Wave climate projections off coastal French Guiana based on high-resolution modelling over the Atlantic Ocean

Global warming is altering the atmosphere and ocean dynamics worldwide, including patterns in the generation and propagation of ocean waves, which are important drivers of coastal evolution, flood risk, and renewable energy, among others. In French Guiana (northern South America), where most of the population is concentrated in coastal areas, understanding future wave climate change is critical for regional development, planning and adaptation purposes. The most energetic waves typically occur in boreal winter, in the form of long-distance swell originating from the mid-latitude North Atlantic Ocean. However, existing high-resolution wave climate projections that cover the French Guiana region focus on the hurricane season only (summer-fall).

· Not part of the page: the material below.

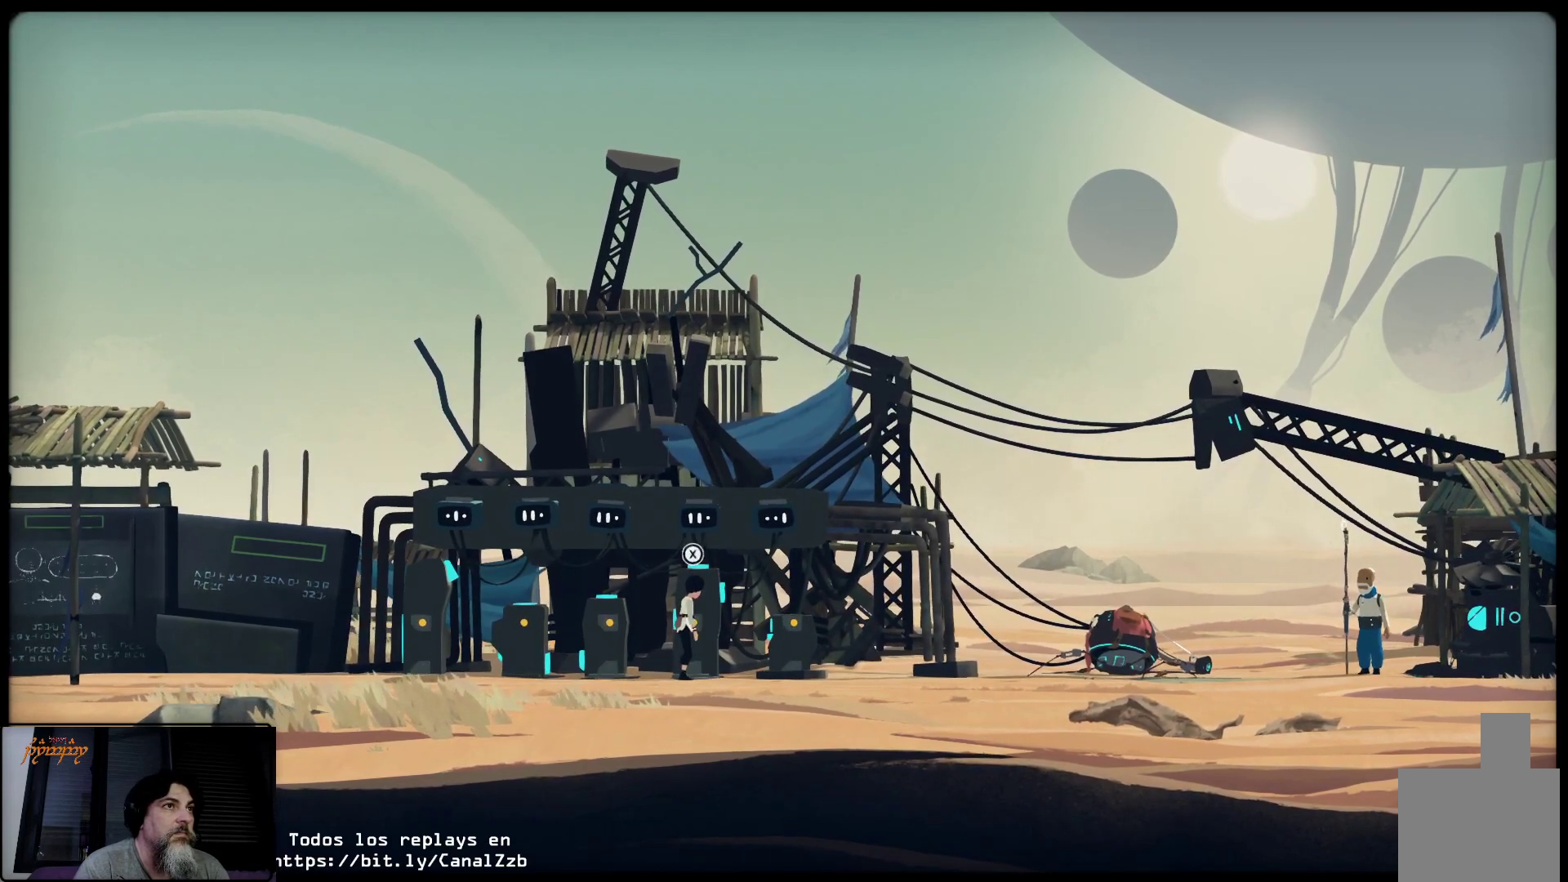
{"buttons": [], "left_stick": "center", "right_stick": "center", "events": []}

In this study, a state-of-the-art basin-scale spectral wave model and wind fields from a high-resolution atmospheric global climate model were used to simulate present and future winter (November to April) wave climate offshore of French Guiana. The model performance was evaluated against wave data from ERA5 reanalysis, satellite altimetry and coastal buoys between 1984 and 2013. A statistically significant overall projected decrease (~5 %) in wintertime average significant wave height and mean wave period was found for the 2051-2079 period under the RCP-8.5 greenhouse gas emission scenario, together with a ~1° clockwise rotation of mean wave direction and consistent reductions in extreme wave heights and frequency. The results suggest that these decreasing trends are primarily driven by changes in large-scale patterns across the Atlantic that counteract an expected increase in local wind speed. Such results are further discussed using the limited available data from a multi-model ensemble of global wave projections.